´But life now depended upon luck, not reason´.
The World That We Knew by Alice Hoffman is a gentle story about the intricacies of good and evil taking place during the terrible years of the WWII in France and Germany. It is also a story about strong resilient women and everlasting love that is stronger than the cruelty of death and goes far beyond it.
Lea Kohn, guarded by Ava the Golem, and Ettie and Marta, rabbi´s daughters, are leaving the Nazi Berlin to France. Giving up a God that has forsaken her, inspired by Queen Esther, Ettie will join the Jewish Resistance to revenge the death of her sister. ´Vengeance was just beneath her skin, a shadow self, her true self, the one who had been holding her sister´s hand, the one who ran into the woods, who wanted to learn everytrhing she could be taught, starting now´. Ava, created by Ettie at the plea of Lea´s mother, was not made to have emotions, but she is developing slowly her own identity. I am not personally an expert on this topic, but I haven´t heard until now about a woman Golem. Ava´s character is evolving from a clay-made creature assigned to exclusively serve his/her master to a curious being embracing life and dancing with her friend, the heron (a bird I´m almost sure I´ve encounter in a previous novel by Alice Hoffman I´ve read many years ago, but I cannot remember which one exactly), when no one is looking.
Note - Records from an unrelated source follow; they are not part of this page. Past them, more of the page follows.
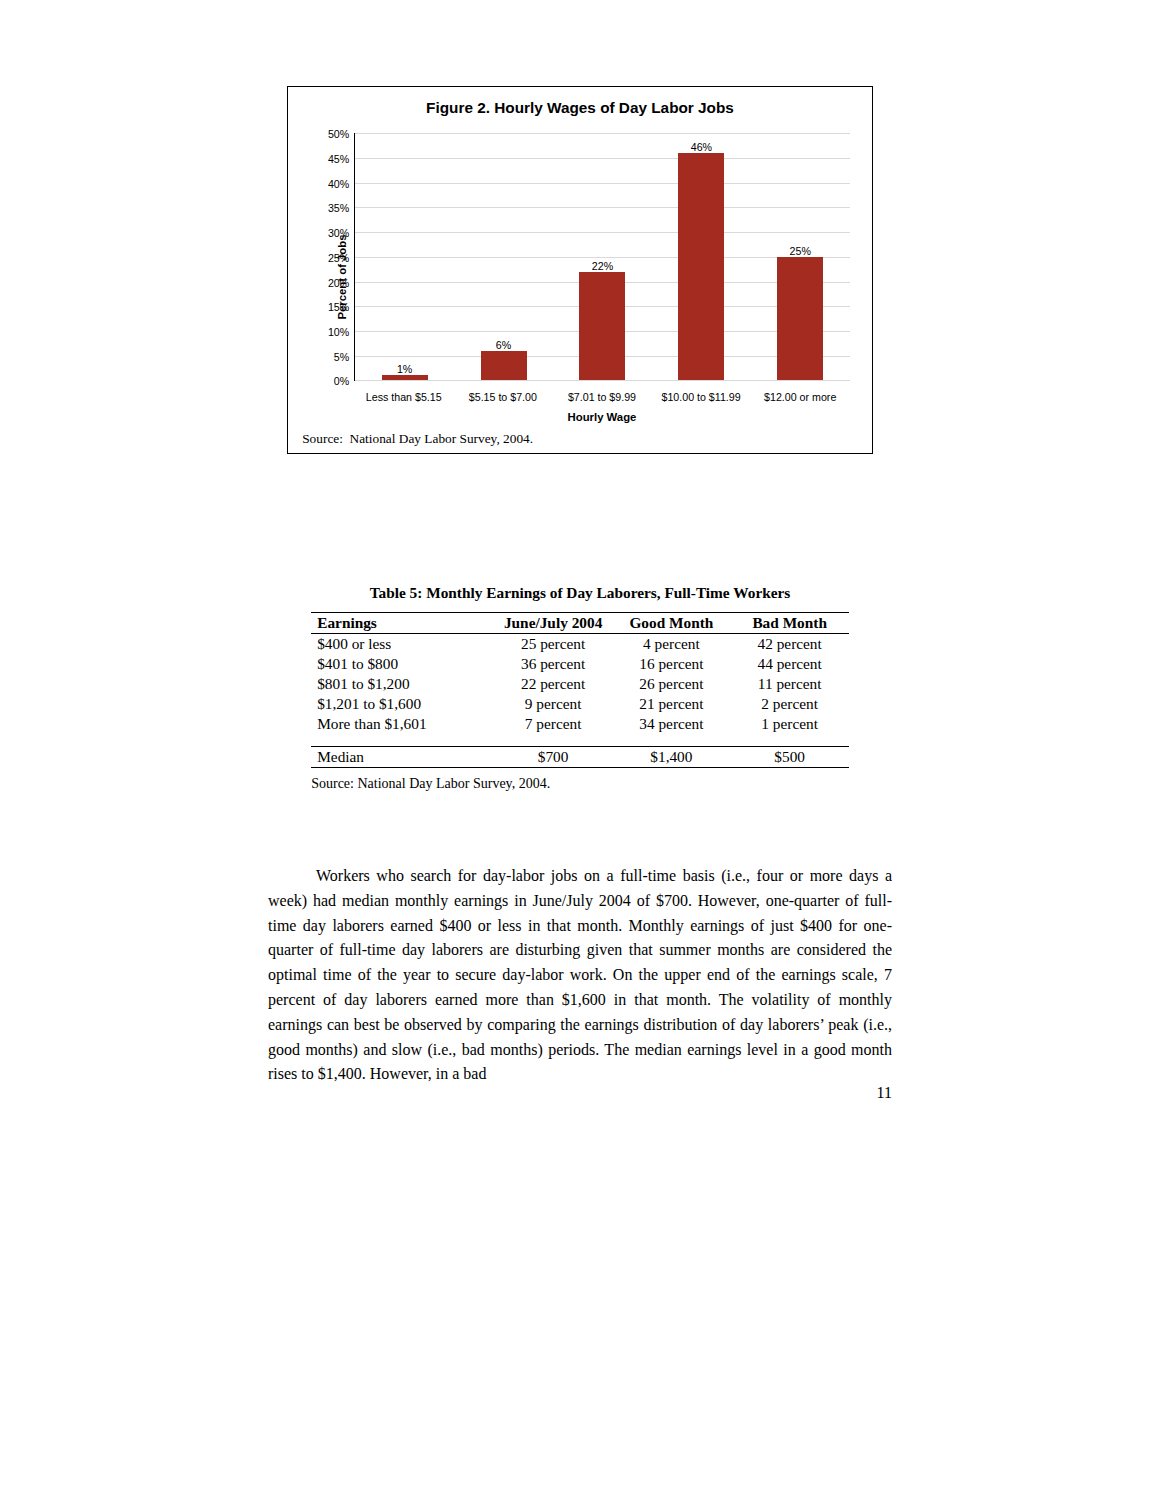Figure 2. Hourly Wages of Day Labor Jobs
Percent of Jobs
50%
45%
40%
35%
30%
25%
20%
15%
10%
5%
0%
1%
6%
22%
46%
25%
Less than $5.15 $5.15 to $7.00 $7.01 to $9.99 $10.00 to $11.99 $12.00 or more
Hourly Wage
Source: National Day Labor Survey, 2004.
Table 5: Monthly Earnings of Day Laborers, Full-Time Workers
| Earnings | June/July 2004 | Good Month | Bad Month |
| --- | --- | --- | --- |
| $400 or less | 25 percent | 4 percent | 42 percent |
| $401 to $800 | 36 percent | 16 percent | 44 percent |
| $801 to $1,200 | 22 percent | 26 percent | 11 percent |
| $1,201 to $1,600 | 9 percent | 21 percent | 2 percent |
| More than $1,601 | 7 percent | 34 percent | 1 percent |
| Median | $700 | $1,400 | $500 |
Source: National Day Labor Survey, 2004.
Workers who search for day-labor jobs on a full-time basis (i.e., four or more days a week) had median monthly earnings in June/July 2004 of $700. However, one-quarter of full-time day laborers earned $400 or less in that month. Monthly earnings of just $400 for one-quarter of full-time day laborers are disturbing given that summer months are considered the optimal time of the year to secure day-labor work. On the upper end of the earnings scale, 7 percent of day laborers earned more than $1,600 in that month. The volatility of monthly earnings can best be observed by comparing the earnings distribution of day laborers’ peak (i.e., good months) and slow (i.e., bad months) periods. The median earnings level in a good month rises to $1,400. However, in a bad
11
When tragedies, both at the personal and historical level, unfold, staying alive is the most important achievement. There is no time for drama or overthinking. Running away at the right moment is life-saving. This is how the characters in this book survive, until the end of the war or just until the next incident. The Angel of Death is out in the fields and one must be faster than him. This quality of the characters, most of them young teens that are dramatically threw up from the childhood nest to the horrific realities of the fighting to stay alive when their parents are taken to death, is what makes the book a genuine realistic read. What would you do when you are given the chance to stay alive? Run for your life without never looking back.
Reading about encounters with death are emotionally exhausting, but Alice Hoffman is telling the story with such a beautiful voice, that one can come to accept life as it is, with humans the ways they are. A story which is first and foremost a Jewish story about terrible times that we are still trying to reckon with.